ACTION ITEM => How many lines in the records below contain "Fieldwork"? Answer with the number alone.

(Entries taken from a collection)
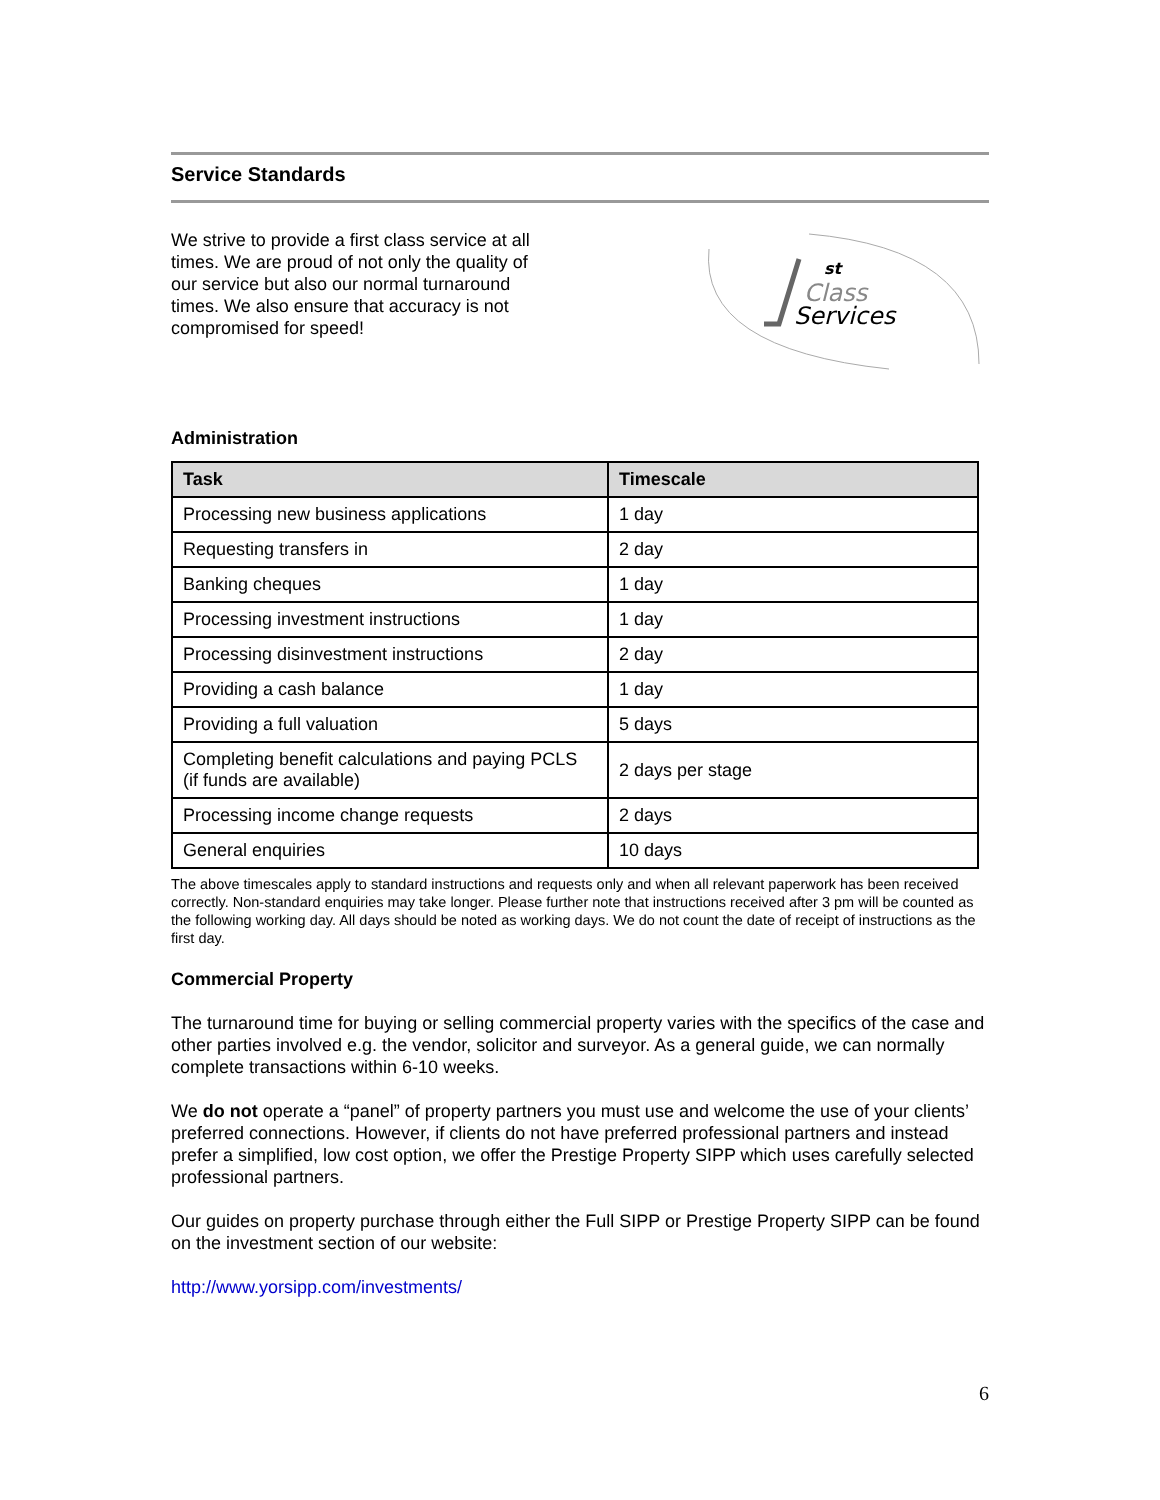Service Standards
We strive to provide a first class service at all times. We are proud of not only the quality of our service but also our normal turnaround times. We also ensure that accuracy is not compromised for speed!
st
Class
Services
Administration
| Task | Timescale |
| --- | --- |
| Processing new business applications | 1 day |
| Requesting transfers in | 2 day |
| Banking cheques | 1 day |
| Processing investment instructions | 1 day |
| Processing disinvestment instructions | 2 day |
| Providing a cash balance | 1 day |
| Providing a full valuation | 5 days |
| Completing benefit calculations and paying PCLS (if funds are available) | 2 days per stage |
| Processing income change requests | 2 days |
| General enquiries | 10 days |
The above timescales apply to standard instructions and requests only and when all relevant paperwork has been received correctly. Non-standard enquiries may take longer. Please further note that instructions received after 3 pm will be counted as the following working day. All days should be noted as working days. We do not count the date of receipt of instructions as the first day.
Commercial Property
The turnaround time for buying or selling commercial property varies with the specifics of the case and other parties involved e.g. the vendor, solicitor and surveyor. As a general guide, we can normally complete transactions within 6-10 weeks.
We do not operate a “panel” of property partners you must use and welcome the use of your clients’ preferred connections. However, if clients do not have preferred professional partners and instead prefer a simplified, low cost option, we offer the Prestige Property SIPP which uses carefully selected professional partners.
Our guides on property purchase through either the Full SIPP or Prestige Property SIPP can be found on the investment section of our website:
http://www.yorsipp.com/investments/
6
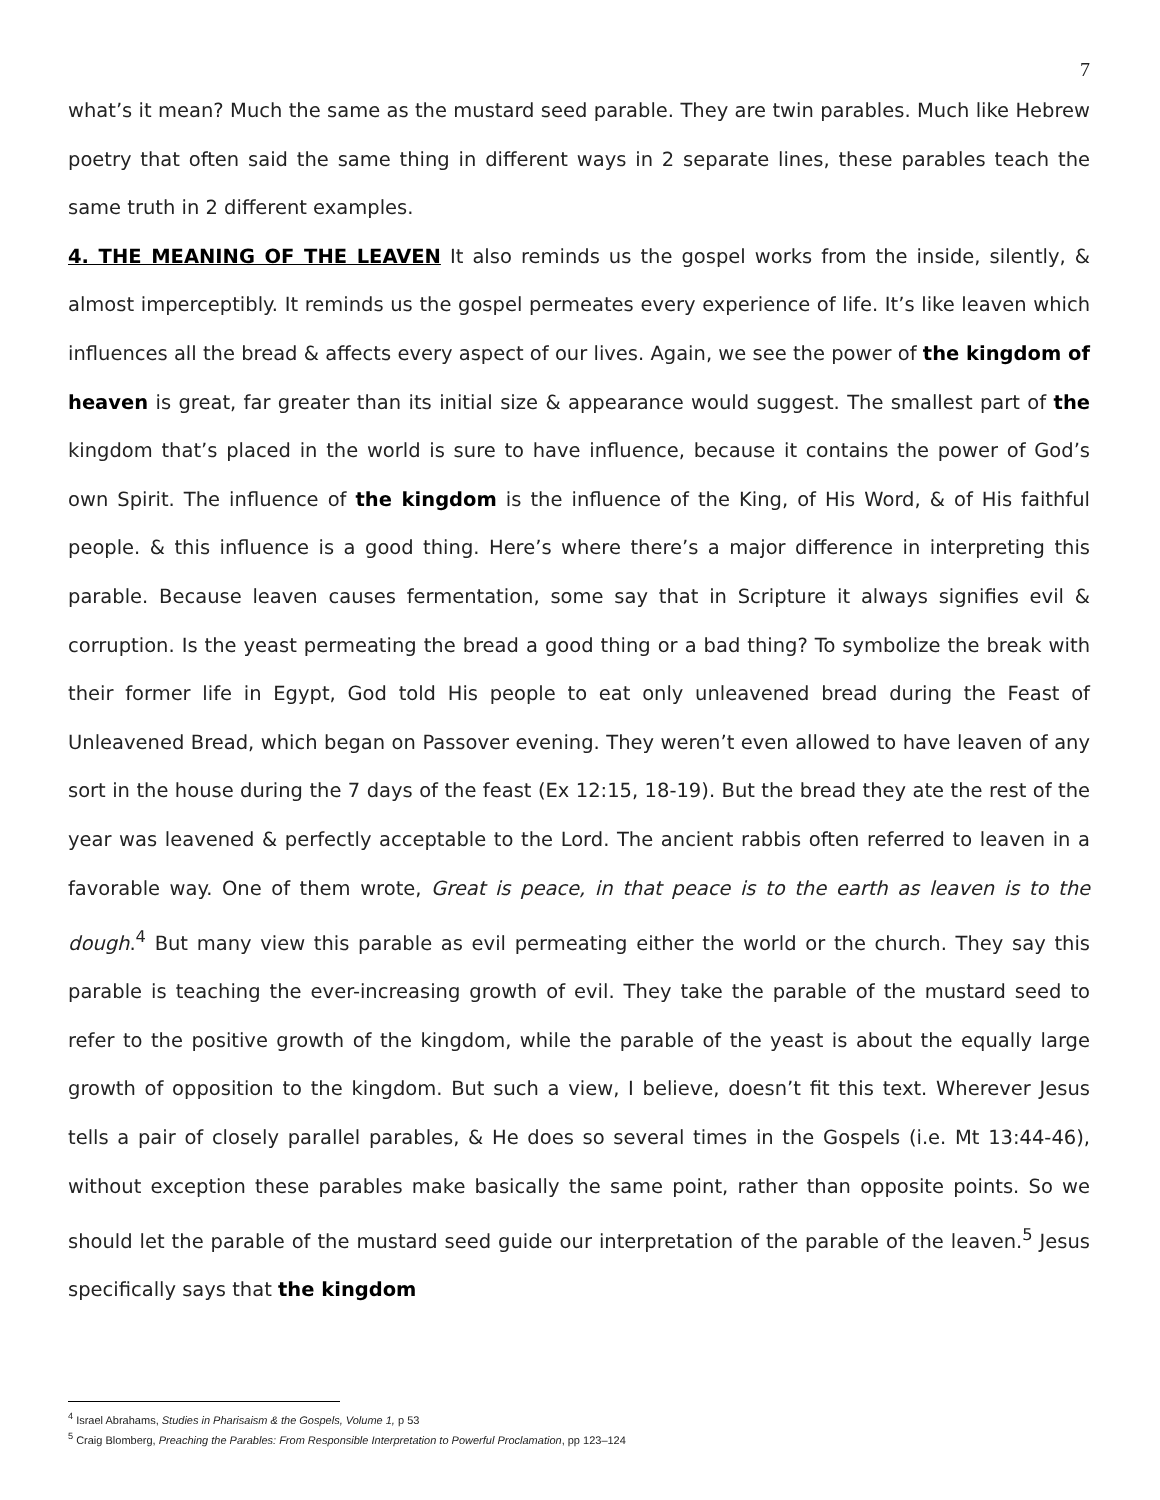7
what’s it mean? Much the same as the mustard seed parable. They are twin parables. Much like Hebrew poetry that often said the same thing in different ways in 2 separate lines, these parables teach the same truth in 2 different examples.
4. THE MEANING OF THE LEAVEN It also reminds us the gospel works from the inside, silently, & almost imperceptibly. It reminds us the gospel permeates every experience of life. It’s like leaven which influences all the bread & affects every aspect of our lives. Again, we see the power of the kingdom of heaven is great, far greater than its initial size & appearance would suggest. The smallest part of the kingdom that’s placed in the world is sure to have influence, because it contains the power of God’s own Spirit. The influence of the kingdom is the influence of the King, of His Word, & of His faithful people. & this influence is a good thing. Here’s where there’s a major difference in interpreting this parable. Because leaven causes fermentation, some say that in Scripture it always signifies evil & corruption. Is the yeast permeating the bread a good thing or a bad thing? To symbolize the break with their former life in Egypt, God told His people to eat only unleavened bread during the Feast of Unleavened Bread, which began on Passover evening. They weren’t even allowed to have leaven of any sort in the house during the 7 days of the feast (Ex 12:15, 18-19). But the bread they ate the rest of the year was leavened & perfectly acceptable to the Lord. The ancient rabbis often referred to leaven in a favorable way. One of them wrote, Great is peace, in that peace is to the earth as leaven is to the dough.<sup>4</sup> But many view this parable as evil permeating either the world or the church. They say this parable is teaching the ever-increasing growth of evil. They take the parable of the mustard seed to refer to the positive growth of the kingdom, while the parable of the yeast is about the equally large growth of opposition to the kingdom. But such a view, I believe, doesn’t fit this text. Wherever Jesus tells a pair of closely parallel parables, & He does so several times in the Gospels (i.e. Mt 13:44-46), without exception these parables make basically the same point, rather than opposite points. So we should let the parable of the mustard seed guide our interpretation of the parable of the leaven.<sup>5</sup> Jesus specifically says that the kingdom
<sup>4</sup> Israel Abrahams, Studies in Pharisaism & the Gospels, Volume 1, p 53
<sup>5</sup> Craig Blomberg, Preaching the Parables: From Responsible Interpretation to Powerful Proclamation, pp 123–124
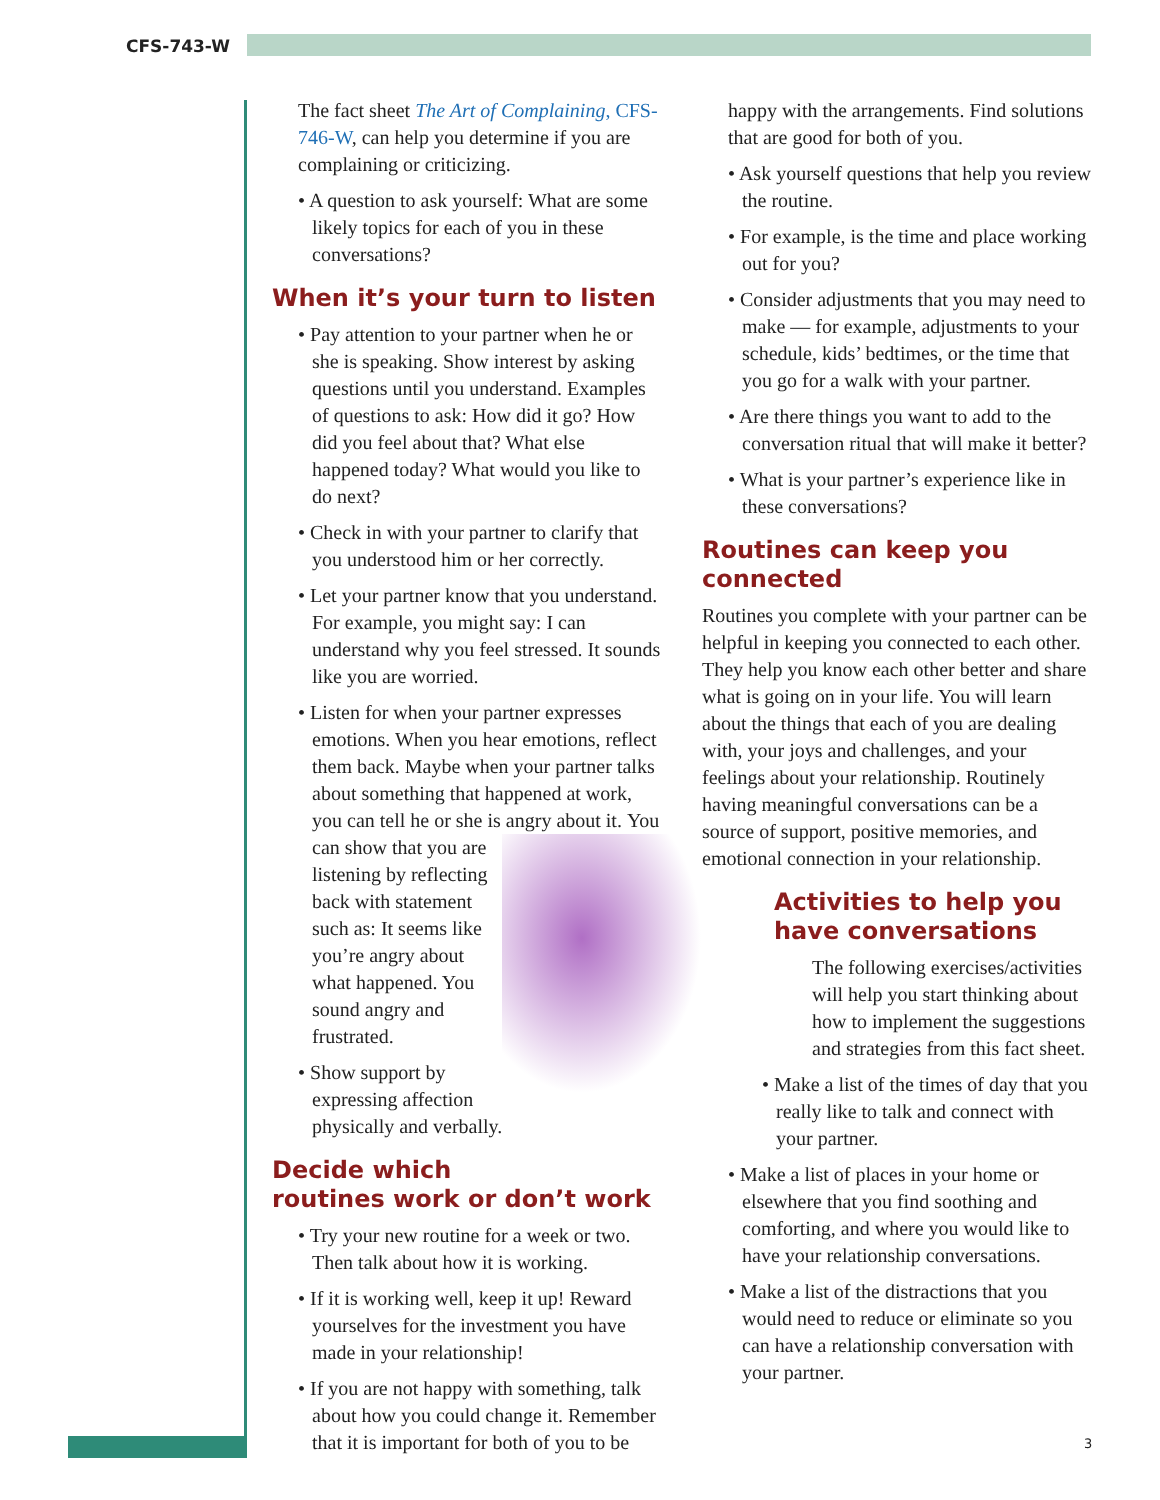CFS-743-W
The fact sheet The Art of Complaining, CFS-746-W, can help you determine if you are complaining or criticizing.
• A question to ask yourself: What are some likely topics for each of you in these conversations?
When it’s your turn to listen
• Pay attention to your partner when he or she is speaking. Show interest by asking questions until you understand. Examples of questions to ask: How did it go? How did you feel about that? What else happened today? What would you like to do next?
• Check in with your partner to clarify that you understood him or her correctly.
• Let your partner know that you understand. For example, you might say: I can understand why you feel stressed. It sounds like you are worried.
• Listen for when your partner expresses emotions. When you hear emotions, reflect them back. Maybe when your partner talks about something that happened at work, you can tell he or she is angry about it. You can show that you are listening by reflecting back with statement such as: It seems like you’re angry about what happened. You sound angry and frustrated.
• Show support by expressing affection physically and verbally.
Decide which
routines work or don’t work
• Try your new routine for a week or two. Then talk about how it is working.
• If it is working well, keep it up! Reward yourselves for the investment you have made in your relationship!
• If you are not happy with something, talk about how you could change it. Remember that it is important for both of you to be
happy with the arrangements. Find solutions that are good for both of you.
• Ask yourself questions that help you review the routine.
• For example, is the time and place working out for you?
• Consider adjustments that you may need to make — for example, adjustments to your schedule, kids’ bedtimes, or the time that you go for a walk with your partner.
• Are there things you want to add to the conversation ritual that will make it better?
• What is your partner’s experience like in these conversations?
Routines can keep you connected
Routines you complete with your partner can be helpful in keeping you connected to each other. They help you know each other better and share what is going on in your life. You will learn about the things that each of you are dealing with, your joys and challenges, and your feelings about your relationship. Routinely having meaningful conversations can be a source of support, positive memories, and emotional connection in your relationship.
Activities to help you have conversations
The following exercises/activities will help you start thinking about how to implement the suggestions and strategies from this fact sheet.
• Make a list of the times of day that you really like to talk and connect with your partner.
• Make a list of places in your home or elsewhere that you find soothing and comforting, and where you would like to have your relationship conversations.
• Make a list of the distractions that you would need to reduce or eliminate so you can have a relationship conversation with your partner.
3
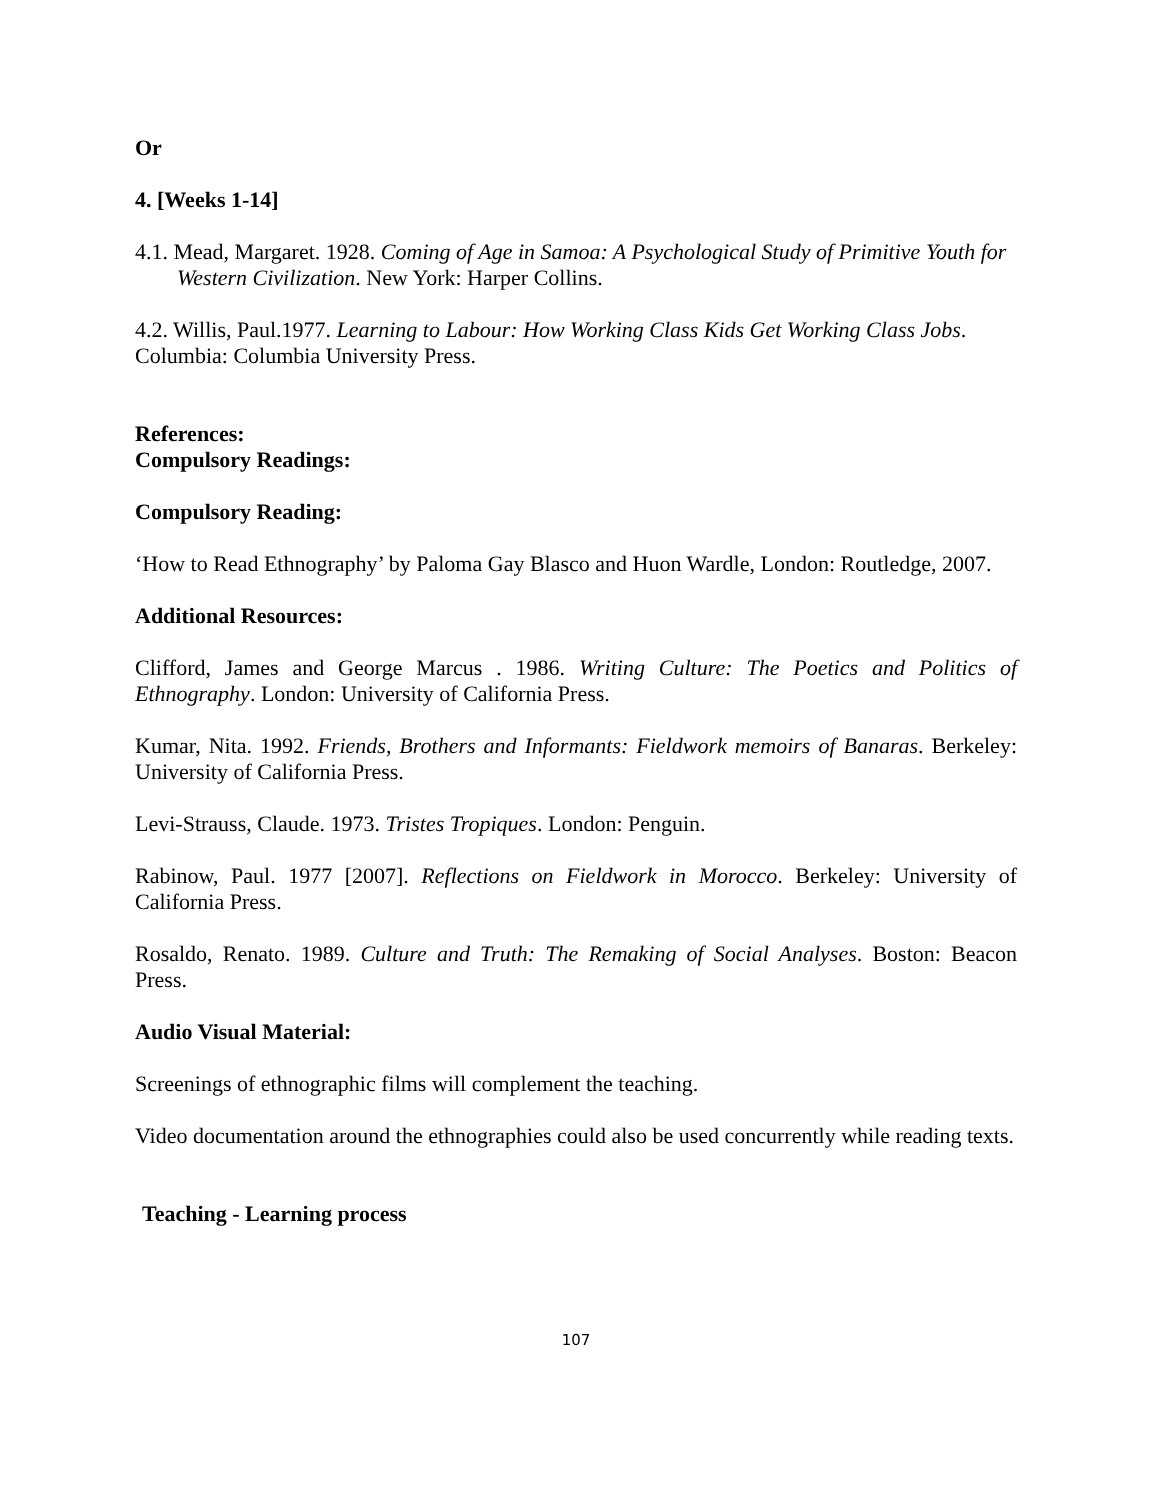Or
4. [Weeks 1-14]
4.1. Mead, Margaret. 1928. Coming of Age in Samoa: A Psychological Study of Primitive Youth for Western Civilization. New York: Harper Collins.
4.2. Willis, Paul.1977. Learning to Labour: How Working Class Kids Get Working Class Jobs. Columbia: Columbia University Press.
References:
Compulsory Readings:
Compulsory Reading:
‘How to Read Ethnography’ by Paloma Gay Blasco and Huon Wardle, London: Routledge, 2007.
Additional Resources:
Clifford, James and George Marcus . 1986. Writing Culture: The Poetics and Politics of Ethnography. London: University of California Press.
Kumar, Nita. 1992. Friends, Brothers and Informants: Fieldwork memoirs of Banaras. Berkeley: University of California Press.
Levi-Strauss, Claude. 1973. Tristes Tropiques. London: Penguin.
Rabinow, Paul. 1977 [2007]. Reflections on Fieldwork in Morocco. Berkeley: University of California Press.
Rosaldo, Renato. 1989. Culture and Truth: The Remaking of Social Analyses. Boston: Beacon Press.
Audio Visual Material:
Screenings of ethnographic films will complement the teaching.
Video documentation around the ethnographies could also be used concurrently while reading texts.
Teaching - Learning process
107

SOLUTION TO THE PROBLEM => 2